I'm pretty sure it's not a special bit. It appears to just be an ogee cutter on a tilting arbor shaper...

Check with a local millshop about a custom run if you HAVE to have it.

...build n burn - live n learn...


----------



## BigJim (Sep 2, 2008)

Here is a link for a router bit to make the base cap.


----------



## Steve Neul (Sep 2, 2011)

Well the correct way to make a piece of molding like that is with a molder. Problem is a company will charge hundreds of dollars for the first foot for tooling and so much a foot. A cabinet shop can also do this but it might take two sets of knives depending on the width of the profile. They will also charge a lot of money for tooling and so much a foot. For a do it yourselfer you can use a three wing cutter available in many places you can use on a table saw. You can get blank blades and grind your own profile on the blades. It is hard to do to grind three blades alike but if you are patient and carefully measure can be done. The next problem is the knives on a three wing cutter will only cut 1" wide. You would need to make probably 3 sets of knives to do this and when in operation will leave a mark where the cuts overlap. This means a lot of sanding. I think it would be easier to demo all the molding in the house and replace it with some that was available at your local supplier. This is usually what I do when a customer wants some antique molding reproduced. Just for reference, if you came to my shop and wanted me to make that molding I would charge $525.00 for tooling and $3.00 per ft with a min. 50' order provided the profile is 3" or less. A lot of that is the steel for the blades. The shaper steel I use runs $23.00 an inch and it would take two blades 3 1/2" to 4" long.


----------



## firemedic (Dec 26, 2010)

Steve Neul said:


> Well the correct way to make a piece of molding like that is with a molder. Problem is a company will charge hundreds of dollars for the first foot for tooling and so much a foot. A cabinet shop can also do this but it might take two sets of knives depending on the width of the profile. They will also charge a lot of money for tooling and so much a foot. For a do it yourselfer you can use a three wing cutter available in many places you can use on a table saw. You can get blank blades and grind your own profile on the blades. It is hard to do to grind three blades alike but if you are patient and carefully measure can be done. The next problem is the knives on a three wing cutter will only cut 1" wide. You would need to make probably 3 sets of knives to do this and when in operation will leave a mark where the cuts overlap. This means a lot of sanding. I think it would be easier to demo all the molding in the house and replace it with some that was available at your local supplier. This is usually what I do when a customer wants some antique molding reproduced. Just for reference, if you came to my shop and wanted me to make that molding I would charge $525.00 for tooling and $3.00 per ft with a min. 50' order provided the profile is 3" or less. A lot of that is the steel for the blades. The shaper steel I use runs $23.00 an inch and it would take two blades 3 1/2" to 4" long.

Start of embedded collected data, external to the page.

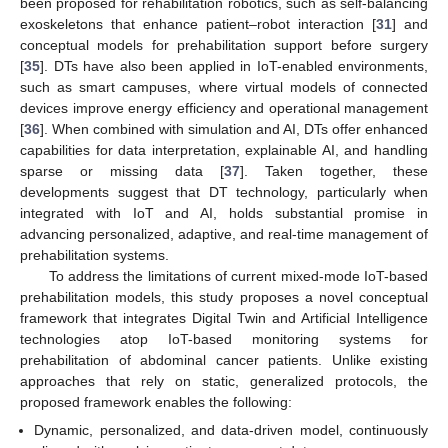
been proposed for rehabilitation robotics, such as self-balancing
exoskeletons that enhance patient–robot interaction [
31
] and
conceptual models for prehabilitation support before surgery
[
35
]. DTs have also been applied in IoT-enabled environments,
such as smart campuses, where virtual models of connected
devices improve energy efficiency and operational management
[
36
]. When combined with simulation and AI, DTs offer enhanced
capabilities for data interpretation, explainable AI, and handling
sparse or missing data [
37
]. Taken together, these
developments suggest that DT technology, particularly when
integrated with IoT and AI, holds substantial promise in
advancing personalized, adaptive, and real-time management of
prehabilitation systems.
To address the limitations of current mixed-mode IoT-based
prehabilitation models, this study proposes a novel conceptual
framework that integrates Digital Twin and Artificial Intelligence
technologies atop IoT-based monitoring systems for
prehabilitation of abdominal cancer patients. Unlike existing
approaches that rely on static, generalized protocols, the
proposed framework enables the following:
Dynamic, personalized, and data-driven model, continuously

Uhhhh... I'd be really impressed to see some of the knives you made for that craftsman... Is that the craftsman head you are using?

...build n burn - live n learn...


----------



## cabinetman (Jul 5, 2007)

firemedic said:


> Uhhhh... I'd be really impressed to see some of the knives you made for that craftsman...


+1. :yes:









 







.


----------



## BigJim (Sep 2, 2008)

firemedic said:


> Uhhhh... I'd be really impressed to see some of the knives you made for that craftsman... Is that the craftsman head you are using?
> 
> ...build n burn - live n learn...


+2:yes:


----------



## chsdiyer (Dec 12, 2011)

> Check with a local millshop about a custom run if you HAVE to have it.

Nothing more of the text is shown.